As the nation grapples with how to keep its economy afloat, one idea in particular is drawing increased attention, as is the University of La Verne professor who has extensively researched it.
An emergency universal basic income, or UBI, could ease some of the economic pain, said Soomi Lee, associate professor of public administration in the University of La Verne’s College of Business and Public Management.
“It’s a dual challenge, to flatten the curve and to stay home, but if you stay home you can’t make money,” said Lee, an economist, who studies and writes about UBI. “The only solution for me is to give (people) money to stay home.”
Universal basic income as a concept has existed for centuries and involves making periodic cash payments to all residents without any strings attached. Lee recently published an article in LSE US Centre, a blog of the London School of Economics that focuses on American politics and policy, in which she discusses why an emergency UBI makes sense as the U.S. copes with COVID-19.
When people are struggling financially, an emergency UBI could provide some economic relief relatively quickly, certainly faster than applying for unemployment benefits, Lee said
UBI would also help people who are part of the labor force but who are ineligible for unemployment benefits, such as ride-sharing drivers and others working in the gig economy, she said.
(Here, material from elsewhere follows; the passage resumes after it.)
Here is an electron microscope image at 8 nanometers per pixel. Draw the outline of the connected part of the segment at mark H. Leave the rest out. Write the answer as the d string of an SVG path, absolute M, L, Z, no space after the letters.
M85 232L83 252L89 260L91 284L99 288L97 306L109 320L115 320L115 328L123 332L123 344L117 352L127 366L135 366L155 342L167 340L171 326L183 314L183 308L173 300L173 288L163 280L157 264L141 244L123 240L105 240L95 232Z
The concept of issuing such stipends to members of the public gained popularity in the 1960s and the 1970s, but never really caught on until recently.
In the mid-1970s, Alaska established the Alaska Permanent Fund, which resulted in residents of the state receiving an annual disbursement at the end of each year, Lee said.
“The Alaska Permanent Fund is the purest form close to UBI” in place currently, Lee said.
UBI is controversial. Some oppose it because they believe it will deter people from looking for jobs, she said. Others are opposed to the idea of issuing payments across the board, including to those without financial need.
In March, congress approved the CARES Act 2020, legislation that included funding to be distributed in the form of one-time stimulus checks to the public.
The one-time checks are useful, but the U.S. economy may need more help, Lee said. The economic impact of the COVID-19 pandemic now is bigger than the Great Depression and nobody knows how long this pandemic will last or what new calamities will arise and threaten the economy in the future, so it may be time to consider a permanent UBI, she said.
“With climate change, we should not consider this COVID-19 a once-in-a-lifetime event,” Lee said.
Jack Meek, professor of public administration and director of the Center for Research at the University of La Verne, said Lee’s expertise in
UBI has not only become especially timely in light of the pandemic, but also highlights what distinguishes her as a professor.
“She’s an economist who brings an analytic approach and a human element,” Meek said. “She is always thinking about the best way to use the tools of economics to improve the well-being of everyone.”